Dans le même ordre d’idées, se conçoit bien aisément qu’on ne saurait non plus nullement prétendre lui imposer des points limite, des points d’arrêt. S’arroger impunément de lui indiquer, et sous prétexte d’inviolabilité, des seuils sacrés infranchissables, dont il s’agirait pour elle, et à tout prix, de s’écarter. Car, si elle obtempère, croyez-le, elle risque d’orgueil (malheur!) de s’arrêter à tout jamais.
La vérité hélas! c’est que tout est lié, bon Dieu! et, qu’on en soit conscient ou non, la balance qui nous sert à peser tel fait jugé infime est la même qui nous sert à en peser d’autres jugés, eux, d’une profondeur notable, significative. Et ça, ne l’enseignait-il point déjà, le vieil adage? Et ce, depuis longtemps? Il nous prévient en tout cas : Qui vole un œuf, nous dit-il, volera, et à coup sûr, un bœuf ! (Intéressant, hein, à tout point de vue, ce dicton?) Oui, voilà ce qu’il nous dit. Et ça, à mes yeux, n’est que l’évidence même!
À ceux-là dont le trop plein d’émotion et la sympathie, même justifiée, entravent le discernement et la raison, on ne saurait donc trop recommander la vigilance et la distance.

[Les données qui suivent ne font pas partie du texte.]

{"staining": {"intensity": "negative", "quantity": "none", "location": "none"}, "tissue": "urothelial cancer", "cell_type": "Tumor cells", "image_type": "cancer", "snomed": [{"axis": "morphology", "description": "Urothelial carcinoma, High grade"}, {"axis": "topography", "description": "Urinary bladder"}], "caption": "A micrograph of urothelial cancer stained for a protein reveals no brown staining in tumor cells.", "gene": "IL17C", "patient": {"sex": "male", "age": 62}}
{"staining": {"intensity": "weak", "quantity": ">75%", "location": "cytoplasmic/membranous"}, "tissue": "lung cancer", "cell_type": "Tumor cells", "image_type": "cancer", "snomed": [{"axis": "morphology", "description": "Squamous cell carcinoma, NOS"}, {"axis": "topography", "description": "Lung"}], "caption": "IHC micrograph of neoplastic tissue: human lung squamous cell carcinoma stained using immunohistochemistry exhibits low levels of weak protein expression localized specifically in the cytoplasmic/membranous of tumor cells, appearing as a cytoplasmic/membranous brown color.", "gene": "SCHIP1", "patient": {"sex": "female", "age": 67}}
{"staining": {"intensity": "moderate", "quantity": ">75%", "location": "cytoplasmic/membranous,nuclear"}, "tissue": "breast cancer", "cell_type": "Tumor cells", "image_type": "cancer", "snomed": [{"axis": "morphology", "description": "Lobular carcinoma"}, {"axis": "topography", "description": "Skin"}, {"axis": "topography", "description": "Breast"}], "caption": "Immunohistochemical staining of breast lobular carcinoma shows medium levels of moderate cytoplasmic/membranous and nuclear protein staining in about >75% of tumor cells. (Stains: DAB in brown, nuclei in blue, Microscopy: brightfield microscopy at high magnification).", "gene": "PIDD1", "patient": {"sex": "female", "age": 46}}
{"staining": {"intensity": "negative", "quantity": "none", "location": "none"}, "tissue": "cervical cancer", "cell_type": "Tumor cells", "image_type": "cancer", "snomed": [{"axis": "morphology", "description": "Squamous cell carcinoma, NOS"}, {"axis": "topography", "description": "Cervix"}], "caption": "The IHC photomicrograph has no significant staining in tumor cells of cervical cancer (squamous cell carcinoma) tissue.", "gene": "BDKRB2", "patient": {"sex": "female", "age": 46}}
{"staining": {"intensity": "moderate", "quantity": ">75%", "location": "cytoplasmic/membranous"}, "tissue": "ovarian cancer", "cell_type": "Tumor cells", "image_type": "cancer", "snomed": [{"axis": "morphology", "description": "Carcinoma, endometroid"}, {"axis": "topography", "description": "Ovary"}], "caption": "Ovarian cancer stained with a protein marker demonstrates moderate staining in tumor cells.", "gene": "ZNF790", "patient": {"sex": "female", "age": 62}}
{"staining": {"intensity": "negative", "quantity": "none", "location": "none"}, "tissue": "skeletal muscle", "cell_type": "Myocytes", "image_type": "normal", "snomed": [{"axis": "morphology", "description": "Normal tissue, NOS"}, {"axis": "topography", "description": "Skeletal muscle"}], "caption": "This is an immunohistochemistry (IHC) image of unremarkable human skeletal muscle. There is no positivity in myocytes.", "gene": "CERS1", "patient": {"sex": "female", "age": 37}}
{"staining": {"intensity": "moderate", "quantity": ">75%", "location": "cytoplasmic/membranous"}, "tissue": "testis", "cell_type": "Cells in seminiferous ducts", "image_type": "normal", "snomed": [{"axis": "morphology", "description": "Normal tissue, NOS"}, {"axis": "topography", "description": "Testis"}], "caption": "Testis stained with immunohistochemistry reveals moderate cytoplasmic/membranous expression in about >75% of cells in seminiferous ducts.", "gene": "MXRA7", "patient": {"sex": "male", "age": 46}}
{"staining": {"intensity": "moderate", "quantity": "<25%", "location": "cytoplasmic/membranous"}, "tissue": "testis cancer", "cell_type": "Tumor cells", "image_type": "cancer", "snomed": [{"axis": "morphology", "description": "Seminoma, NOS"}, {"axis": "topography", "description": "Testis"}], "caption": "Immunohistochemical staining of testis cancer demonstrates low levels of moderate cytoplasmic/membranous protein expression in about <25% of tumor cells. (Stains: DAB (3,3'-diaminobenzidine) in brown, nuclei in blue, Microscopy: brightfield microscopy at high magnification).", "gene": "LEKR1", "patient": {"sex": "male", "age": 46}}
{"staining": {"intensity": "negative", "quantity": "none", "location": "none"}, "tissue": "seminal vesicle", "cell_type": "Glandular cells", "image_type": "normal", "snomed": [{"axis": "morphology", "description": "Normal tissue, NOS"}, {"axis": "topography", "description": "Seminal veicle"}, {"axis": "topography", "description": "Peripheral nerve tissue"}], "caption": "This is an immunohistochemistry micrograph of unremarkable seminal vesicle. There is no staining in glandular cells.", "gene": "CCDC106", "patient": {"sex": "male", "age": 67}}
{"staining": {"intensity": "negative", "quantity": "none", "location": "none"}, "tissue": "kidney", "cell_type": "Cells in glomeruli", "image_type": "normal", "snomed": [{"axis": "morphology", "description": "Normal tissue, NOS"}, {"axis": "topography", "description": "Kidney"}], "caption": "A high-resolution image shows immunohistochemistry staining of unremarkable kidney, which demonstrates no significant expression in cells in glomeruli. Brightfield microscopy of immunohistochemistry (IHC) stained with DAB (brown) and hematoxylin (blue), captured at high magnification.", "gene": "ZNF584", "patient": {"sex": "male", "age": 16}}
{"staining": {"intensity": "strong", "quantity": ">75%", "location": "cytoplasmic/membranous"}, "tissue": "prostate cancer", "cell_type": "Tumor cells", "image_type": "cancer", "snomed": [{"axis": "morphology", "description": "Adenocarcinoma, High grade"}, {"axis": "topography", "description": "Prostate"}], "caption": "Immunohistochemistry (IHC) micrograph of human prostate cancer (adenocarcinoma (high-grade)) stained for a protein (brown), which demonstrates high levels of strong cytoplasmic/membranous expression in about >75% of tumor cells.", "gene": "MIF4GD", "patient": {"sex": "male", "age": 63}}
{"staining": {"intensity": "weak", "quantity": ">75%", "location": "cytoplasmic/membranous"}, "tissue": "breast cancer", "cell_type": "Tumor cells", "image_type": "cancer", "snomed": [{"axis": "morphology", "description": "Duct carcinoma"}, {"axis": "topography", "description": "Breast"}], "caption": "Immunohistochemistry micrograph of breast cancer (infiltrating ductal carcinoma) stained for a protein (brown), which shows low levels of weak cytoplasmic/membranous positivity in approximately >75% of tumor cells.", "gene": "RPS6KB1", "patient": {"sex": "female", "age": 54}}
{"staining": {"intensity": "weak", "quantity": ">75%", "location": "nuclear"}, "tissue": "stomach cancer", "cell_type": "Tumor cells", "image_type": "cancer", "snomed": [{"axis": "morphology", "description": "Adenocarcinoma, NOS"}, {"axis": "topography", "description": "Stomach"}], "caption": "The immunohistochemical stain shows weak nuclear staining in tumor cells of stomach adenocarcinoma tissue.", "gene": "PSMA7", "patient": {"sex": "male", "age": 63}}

Distance vis à vis de soi et ce pour se rendre apte, le cas échéant, à mieux apprécier les faits, à mieux appréhender les enjeux. Distance d’autant plus nécessaire que nous ne laissons d’être chez nous la proie de réflexes profondément ancrés : le “sa pa pi mal non”, pire!, le “anyen pa rèd”! Lesquels réflexes s’avèrent, avouons-le, éminemment pernicieux et destructeurs.
Cela dit, vite dégagé, vous vous attendez donc un peu à la phrase qui va suivre (Dois-je l’énoncer? J’ai peur! Je vais me faire, maman, traiter une fois de plus d’envieux, de clanique, d’arrogant!). Oui, dois-je l’énoncer? Je me mets tranquillement debout. Regarde de droite, de gauche, un peu suspicieusement. Respire à plein poumons. Tant pis! Je me jette vaillamment, oui, hardiment à l’eau. Me revoici, ami, l’index levé: JE PERSISTE ET JE SIGNE!